Elementary: I discovered I’d been had at birth. I wasn’t supposed to be female, god dammit. I cut off my hair in 3rd. In 4th, my writing skills were recognized. In fifth grade, I began piano lessons, and started composing my own music. Then I found out I was pretty much doomed to draw.
Middle School: I had no friends, cause I was pretty much a nutcase. I didn’t find out I had OCD til later. Tried to be a girl, and that felt really fake, but it lasted a while. I discovered my affinity for acting and costumes.
9th: Went out with a very manipulative psycho bastard who left a few scars on my brain. It was 9 months of hell. I found out I had OCD and ADD. Fun with medication.

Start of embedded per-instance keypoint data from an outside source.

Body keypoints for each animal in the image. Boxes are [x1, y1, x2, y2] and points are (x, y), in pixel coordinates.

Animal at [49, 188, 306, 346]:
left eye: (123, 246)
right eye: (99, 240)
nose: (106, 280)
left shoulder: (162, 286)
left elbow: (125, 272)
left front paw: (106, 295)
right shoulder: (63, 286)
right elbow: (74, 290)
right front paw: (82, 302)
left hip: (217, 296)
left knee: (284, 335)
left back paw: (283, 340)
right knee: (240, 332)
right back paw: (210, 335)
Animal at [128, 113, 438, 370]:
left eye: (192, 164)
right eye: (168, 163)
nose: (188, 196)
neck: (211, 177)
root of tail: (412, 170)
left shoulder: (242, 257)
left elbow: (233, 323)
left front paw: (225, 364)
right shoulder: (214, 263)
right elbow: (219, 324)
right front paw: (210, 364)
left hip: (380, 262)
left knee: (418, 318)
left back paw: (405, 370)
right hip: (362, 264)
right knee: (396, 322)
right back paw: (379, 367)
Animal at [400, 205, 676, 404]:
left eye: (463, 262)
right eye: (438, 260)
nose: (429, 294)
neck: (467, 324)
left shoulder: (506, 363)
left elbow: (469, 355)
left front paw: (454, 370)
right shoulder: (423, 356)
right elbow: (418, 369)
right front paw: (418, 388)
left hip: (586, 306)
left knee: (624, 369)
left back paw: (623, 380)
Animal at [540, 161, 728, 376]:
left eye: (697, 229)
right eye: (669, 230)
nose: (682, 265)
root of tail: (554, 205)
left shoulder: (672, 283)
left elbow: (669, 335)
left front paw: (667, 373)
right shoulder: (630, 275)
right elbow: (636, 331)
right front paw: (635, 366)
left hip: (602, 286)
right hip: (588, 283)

10th: Then I had a buttload more months of hell after this guy broke up with me (cause I wouldn’t give up my virginity and do what he wanted). The second batch of hell was a result of someone else who left my brain more scars. I found out I was bi. Not trendy bi, but serious bi. I was still pretending to be a girl, but it was fading. I hated the manipulative psycho bastard so much, that I figured I wasn’t attracted to men and said I was a lesbian. I split up from hellish experience number two, and gave up tryinna be a girl. I faced who I am, and I’m holdin’ strong. I’m a man.

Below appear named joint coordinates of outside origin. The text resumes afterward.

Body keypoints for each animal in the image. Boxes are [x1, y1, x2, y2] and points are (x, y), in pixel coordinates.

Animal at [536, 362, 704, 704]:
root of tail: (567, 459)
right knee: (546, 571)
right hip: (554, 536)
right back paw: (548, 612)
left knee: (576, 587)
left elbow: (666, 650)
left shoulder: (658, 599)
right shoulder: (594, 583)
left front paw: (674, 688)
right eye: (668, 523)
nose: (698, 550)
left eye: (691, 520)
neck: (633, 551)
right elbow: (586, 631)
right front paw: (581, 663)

11th: I was accepted into the High School for Performing and Visual Arts, where I met my current best friends. I went out with a strange vamperic masochist, and that lasted way too long. She passively dumped me over a long period of time, and I still don’t know why. Finally I realized I was never just attracted to girls, but to gay men as well. I had just been in denial. Gay men are damn sexy. Hold me back.

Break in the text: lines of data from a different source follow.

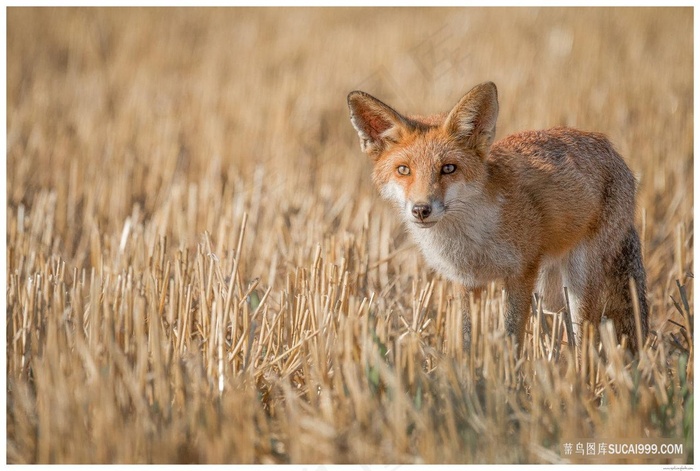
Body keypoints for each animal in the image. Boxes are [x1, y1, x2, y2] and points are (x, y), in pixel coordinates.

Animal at [348, 82, 648, 354]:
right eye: (403, 170)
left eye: (448, 168)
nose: (421, 209)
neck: (473, 240)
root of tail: (608, 145)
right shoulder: (466, 282)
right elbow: (467, 339)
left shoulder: (521, 273)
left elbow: (511, 336)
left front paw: (512, 376)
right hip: (551, 290)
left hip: (578, 280)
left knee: (585, 334)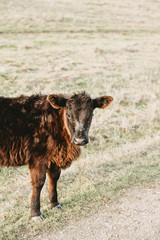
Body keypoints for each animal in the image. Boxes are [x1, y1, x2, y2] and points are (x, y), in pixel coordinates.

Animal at [0, 91, 113, 219]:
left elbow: (54, 178)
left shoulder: (54, 157)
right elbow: (38, 182)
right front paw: (36, 213)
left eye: (91, 116)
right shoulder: (37, 157)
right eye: (68, 115)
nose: (79, 140)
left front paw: (55, 204)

12th: After failing to get together with one of my best gay friends, I gave up, went on , and found the best boyfriend in all existence. I walked six miles to meet that kid, and it was worth it. I found out I have acute acid reflux and must also take meds for that. I lost my virginity on my 18th birthday, and found out my medication has the ability to make sex the most ineffective act of pleasure on the planet. After struggling so much with different cocktails of medication, I dropped the meds for ADD (they made me feel bad) and OCD. I had forgotten what sensation, emotion, and creativity was like, and now I feel wonderful! This is the highest time of my life, and I’ve never been happier. I’m older, and lead a healthier life, so being off OCD medication is much easier to deal with. My ADD will never go away, so that’s the only downfall. Dropping my meds led me to be productive in my art once again. That’s what got me writing what you see right here.
Name: Jack Caine
Birthplace: San Antonio, Texas
Location: Houston, Texas
Interests: Drawing, writing, tearing machines apart, war, psychology, music for the keyboard, ...sexuality, graphic novels, acting, costume, modeling, photography, film, the past eras, languages
I get my mits on any media I can. Mainly it's twisted/villainous character-acting that thrills me more than anything, but I also produce a lot of hands-on work: photography, my graphic novel (every inch of it), writing, electronic music.... If I could hook up with someone, I'd go nuts making a film. I am driven by the need to perform my mind, to turn my thoughts into some form of reality. Music and the cinematic/theatrical have always influenced me, fueling my brain's own never-ending movies. I record them in different ways, hoping every product is alluring, with the near-absolute power to seduce the audience. No matter the image, sound, or story, I desire for the viewer to mentally create new scenes out of the feeling mine gave them. I have always portrayed things as not quite how they seem to most people. I hope that once someone has witnessed my portrayal, the thing will never again be seen in the same light. Channeled artistically, I possess my victims with pure excitement, previously unfelt or not understood. That is the obscura mysterium (the mystery of darkness) of my mind that peaks one’s curiosity in a manner that may confuse or disturb them with satisfaction.